═══ Exercise data

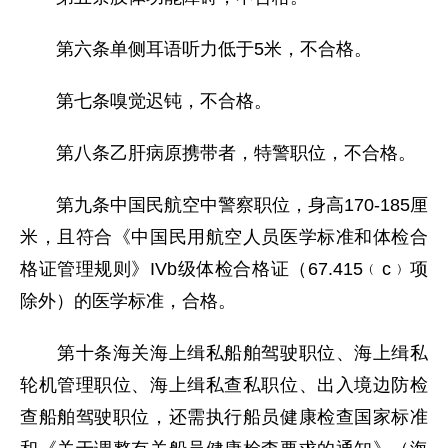
第六条单侧耳语听力低于5米，不合格。
第七条嗅觉迟钝，不合格。
第八条乙肝病原携带者，特警职位，不合格。
第九条中国民航空中警察职位，身高170-185厘
米，且符合《中国民用航空人员医学标准和体检合
格证管理规则》IVb级体检合格证（67.415﹙c﹚项
除外）的医学标准，合格。
第十条海关海上缉私船舶驾驶职位、海上缉私
轮机管理职位、海上缉私查私职位、出入境边防检
查船舶驾驶职位，还需执行船员健康检查国家标准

══════

● Assignment
Rewrite the rows above, substituting "岗位" for every occurrence of "职位" and keeping everything else the same. Include only the text, not the pictures.

● Answer to the problem
第六条单侧耳语听力低于5米，不合格。
第七条嗅觉迟钝，不合格。
第八条乙肝病原携带者，特警岗位，不合格。
第九条中国民航空中警察岗位，身高170-185厘
米，且符合《中国民用航空人员医学标准和体检合
格证管理规则》IVb级体检合格证（67.415﹙c﹚项
除外）的医学标准，合格。
第十条海关海上缉私船舶驾驶岗位、海上缉私
轮机管理岗位、海上缉私查私岗位、出入境边防检
查船舶驾驶岗位，还需执行船员健康检查国家标准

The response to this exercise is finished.